• Introduced
    Lok Sabha
    Mar 13, 2008

The Bill was introduced in the Lok Sabha on March 13, 2008 after withdrawing the old Bill. The old Bill was introduced on March 21, 2006. The Parliamentary Standing Committee on Food, Consumer Affairs and Public Distribution (Chairperson: Shri Devendra Prasad Yadav) submitted its report on December 19, 2006.

Highlights of the Bill

  • The Forward Contracts (Regulation) Amendment Bill, 2006 amends the Forward Contracts (Regulation) Act, 1952 to transform the role of the Forward Markets Commission (FMC) from a government department to an independent regulator.
  • The powers and responsibilities of FMC with regard to regulating commodity forward and derivatives market is similar to that of SEBI in the securities markets.
  • The main objective of this Bill is to permit and regulate financial instruments that enable buyers and sellers of commodities to effectively manage risk from price fluctuation.
  • Commodity derivatives are contracts that derive their value from differences in prices of goods or services, activities or events.
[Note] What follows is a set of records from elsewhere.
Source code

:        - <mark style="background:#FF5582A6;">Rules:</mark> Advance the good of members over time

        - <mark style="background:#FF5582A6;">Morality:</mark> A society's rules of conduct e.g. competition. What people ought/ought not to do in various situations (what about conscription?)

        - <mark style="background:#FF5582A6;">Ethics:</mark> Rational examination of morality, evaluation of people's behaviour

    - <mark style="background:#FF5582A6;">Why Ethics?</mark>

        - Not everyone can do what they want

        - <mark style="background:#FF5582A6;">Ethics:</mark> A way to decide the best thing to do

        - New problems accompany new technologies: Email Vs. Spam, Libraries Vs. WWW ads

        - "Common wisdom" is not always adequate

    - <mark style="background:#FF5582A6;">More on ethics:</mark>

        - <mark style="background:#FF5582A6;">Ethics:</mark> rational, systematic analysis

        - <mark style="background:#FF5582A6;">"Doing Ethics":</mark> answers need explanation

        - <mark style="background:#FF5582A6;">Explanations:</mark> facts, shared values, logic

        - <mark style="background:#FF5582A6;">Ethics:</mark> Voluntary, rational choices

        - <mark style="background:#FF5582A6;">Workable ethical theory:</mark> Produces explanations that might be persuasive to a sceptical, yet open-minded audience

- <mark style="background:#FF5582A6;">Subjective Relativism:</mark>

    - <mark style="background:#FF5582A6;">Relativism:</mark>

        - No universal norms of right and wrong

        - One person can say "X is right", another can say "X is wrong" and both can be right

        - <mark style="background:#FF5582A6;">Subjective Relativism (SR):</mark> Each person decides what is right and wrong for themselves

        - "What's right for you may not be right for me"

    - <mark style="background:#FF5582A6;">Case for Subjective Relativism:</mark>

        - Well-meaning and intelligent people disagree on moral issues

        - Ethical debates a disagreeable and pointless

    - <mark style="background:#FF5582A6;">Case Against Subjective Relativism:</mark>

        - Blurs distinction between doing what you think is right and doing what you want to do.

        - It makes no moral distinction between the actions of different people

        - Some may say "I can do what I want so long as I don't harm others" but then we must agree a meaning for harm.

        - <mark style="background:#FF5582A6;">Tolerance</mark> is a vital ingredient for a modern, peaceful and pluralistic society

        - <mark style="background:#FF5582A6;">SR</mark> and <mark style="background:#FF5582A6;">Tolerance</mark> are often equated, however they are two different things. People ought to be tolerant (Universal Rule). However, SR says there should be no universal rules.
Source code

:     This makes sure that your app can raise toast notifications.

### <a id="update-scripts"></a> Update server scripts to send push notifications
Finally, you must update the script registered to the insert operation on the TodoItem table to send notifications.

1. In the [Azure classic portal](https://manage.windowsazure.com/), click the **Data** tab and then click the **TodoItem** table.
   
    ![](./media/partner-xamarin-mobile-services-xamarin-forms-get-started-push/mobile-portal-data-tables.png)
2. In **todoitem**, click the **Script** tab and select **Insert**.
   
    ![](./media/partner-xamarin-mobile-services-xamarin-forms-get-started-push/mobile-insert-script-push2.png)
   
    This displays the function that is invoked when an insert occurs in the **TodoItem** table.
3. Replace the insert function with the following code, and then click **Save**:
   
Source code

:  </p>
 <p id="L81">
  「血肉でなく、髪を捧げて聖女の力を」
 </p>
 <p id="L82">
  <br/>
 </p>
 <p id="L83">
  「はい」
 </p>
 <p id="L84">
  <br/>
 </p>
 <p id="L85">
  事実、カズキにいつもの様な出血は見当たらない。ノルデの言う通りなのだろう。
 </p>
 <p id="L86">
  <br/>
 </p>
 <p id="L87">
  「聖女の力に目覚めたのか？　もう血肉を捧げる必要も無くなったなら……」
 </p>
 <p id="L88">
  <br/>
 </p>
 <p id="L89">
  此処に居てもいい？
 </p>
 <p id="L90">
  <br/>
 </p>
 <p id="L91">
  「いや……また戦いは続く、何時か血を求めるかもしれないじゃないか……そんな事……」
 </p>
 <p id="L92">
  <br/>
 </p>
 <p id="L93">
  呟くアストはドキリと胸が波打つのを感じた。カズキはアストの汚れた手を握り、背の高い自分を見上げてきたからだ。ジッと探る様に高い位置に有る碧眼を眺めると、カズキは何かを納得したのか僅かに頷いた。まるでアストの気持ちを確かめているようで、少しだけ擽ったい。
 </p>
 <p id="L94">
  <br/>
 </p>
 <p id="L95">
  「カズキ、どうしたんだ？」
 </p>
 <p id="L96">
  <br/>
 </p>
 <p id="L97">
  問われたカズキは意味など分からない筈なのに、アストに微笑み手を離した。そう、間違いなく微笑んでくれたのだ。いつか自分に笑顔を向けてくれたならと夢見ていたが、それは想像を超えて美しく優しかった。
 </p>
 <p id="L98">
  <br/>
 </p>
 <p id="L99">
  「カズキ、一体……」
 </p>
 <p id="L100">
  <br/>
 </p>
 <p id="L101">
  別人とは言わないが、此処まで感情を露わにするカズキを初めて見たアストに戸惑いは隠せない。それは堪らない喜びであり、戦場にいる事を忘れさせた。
The Bill permits trading in these derivatives.
  • Options on commodities were explicitly prohibited earlier. This Bill allows options trading.

    The Bill requires all exchanges to be set up as corporations and separates trading rights from ownership in an exchange.

Key Issues and Analysis

  • International experience shows that futures markets tend to reduce price volatility in the underlying cash markets.
  • This Bill proposes separate regulators and exchanges for securities markets and commodity markets. This is different from the structure in most countries.
  • While FMC will regulate all commodity derivatives, the markets for the underlying goods will be regulated by state governments. This could lead to divergence in regulation.
  • Though the trading system for commodity derivatives uses depositories established under the Depositories Act, 1996, these entities are regulated only by SEBI, and not by FMC.
  • The lack of Value Added Tax facility for inter-state sales, and limitations of Cenvat facility could deter delivery-based trading in commodity derivatives.
  • The penalties applicable for various offences are significantly lower than that under the SEBI Act, 1992 for similar offences in the securities market.